Thursday, August 26, 2010
John West Don't Know Philosophy
... or much else. Certainly not "honesty."
The particular occasion for this observation is West's response to an article, "Self-Assembly of the Bacterial Flagellum: No Intelligence Required" at The BioLogos Foundation by Kathryn Applegate.
The Sensuous Curmudgeon has already gone over the dishonest part of West's response, so there is no need to repeat it here. I want to focus on what is (charitably) West's misunderstanding of Applegate's point. She says:
The bacterial flagellum may look like an outboard motor, but there is at least one profound difference: the flagellum assembles spontaneously, without the help of any conscious agent.This is a point that Kant made even before William Paley wrote his honestly titled Natural Theology, that so much of ID merely regurgitates:
In a watch one part is the instrument for moving the other parts, but the wheel is not the effective cause of the production of the others; no doubt one part is for the sake of the others, but it does not exist by their means. In this case the producing cause of the parts and of their form is not contained in the nature (of the material), but is external to it in a being which can produce effects according to Ideas of a whole possible by means of its causality.

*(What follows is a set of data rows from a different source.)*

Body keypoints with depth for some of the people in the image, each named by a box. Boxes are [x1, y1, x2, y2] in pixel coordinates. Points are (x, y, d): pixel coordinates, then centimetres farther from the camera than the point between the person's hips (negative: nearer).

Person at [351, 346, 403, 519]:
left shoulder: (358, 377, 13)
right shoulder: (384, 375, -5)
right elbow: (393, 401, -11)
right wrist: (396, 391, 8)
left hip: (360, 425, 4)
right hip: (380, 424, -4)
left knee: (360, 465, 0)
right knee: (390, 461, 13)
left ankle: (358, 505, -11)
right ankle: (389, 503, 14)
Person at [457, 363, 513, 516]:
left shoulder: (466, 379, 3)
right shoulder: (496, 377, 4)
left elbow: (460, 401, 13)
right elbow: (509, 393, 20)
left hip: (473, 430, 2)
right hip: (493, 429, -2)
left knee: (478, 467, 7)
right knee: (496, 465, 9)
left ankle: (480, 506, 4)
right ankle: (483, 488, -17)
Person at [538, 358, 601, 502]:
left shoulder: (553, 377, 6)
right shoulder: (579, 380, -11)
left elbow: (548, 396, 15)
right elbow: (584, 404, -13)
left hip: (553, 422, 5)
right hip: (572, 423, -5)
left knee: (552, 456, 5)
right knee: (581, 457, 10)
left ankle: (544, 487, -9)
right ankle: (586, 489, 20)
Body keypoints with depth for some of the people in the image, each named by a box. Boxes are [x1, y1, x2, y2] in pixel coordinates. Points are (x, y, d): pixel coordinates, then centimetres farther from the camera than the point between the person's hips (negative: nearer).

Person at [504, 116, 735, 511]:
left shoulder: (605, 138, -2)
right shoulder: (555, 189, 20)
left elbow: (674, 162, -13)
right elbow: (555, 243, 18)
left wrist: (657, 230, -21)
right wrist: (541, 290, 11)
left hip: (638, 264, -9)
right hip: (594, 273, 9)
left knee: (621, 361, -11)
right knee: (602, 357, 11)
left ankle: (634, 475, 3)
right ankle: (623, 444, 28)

Hence a watch wheel does not produce other wheels, still less does one watch produce other watches, utilising (organising) foreign material for that purpose; hence it does not replace of itself parts of which it has been deprived, nor does it make good what is lacking in a first formation by the addition of the missing parts, nor if it has gone out of order does it repair itself—all of which, on the contrary, we may expect from organised nature.— An organised being is then not a mere machine, for that has merely moving power, but it possesses in itself formative power of a self-propagating kind which it communicates to its materials though they have it not of themselves; it organises them, in fact, and this cannot be explained by the mere mechanical faculty of motion.West tries to blunt Kant's and Applegate's point while missing its import:
One wonders whether Dr. Applegate draws the same conclusion every time she opens a spreadsheet program and discovers that it "magically" adds and subtracts sums--no intelligence required. Or when her word processing program "magically" checks the grammar and spelling of her blog posts--no intelligence required. One further wonders whether Dr. Applegate has ever visited a modern assembly line, where robotic equipment "magically" assembles any number of amazing products--no intelligence required.But spreadsheets and word processors do not reproduce the computers they need to work and the robotic equipment assembling other objects does not, itself, self-assemble. Thus, the analogy, so central to the whole ID "argument," that the flagellum looks like an outboard motor and, therefore, must have the same causes, fails. You don't have to agree with Applegate's "feelings of awe and wonder" and desire to "praise our great God" over the self-assembly of life in order to grasp the philosophical point that ID is empty handwaving.
Of course, intelligence is required for each of these actions; the intelligence simply happens to be pre-programmed into the computer operations and assembly instructions.
Amusingly, West cites C.S. Lewis: "Logic! Why don't they teach logic at these schools?" West should have asked the question of the ones he attended.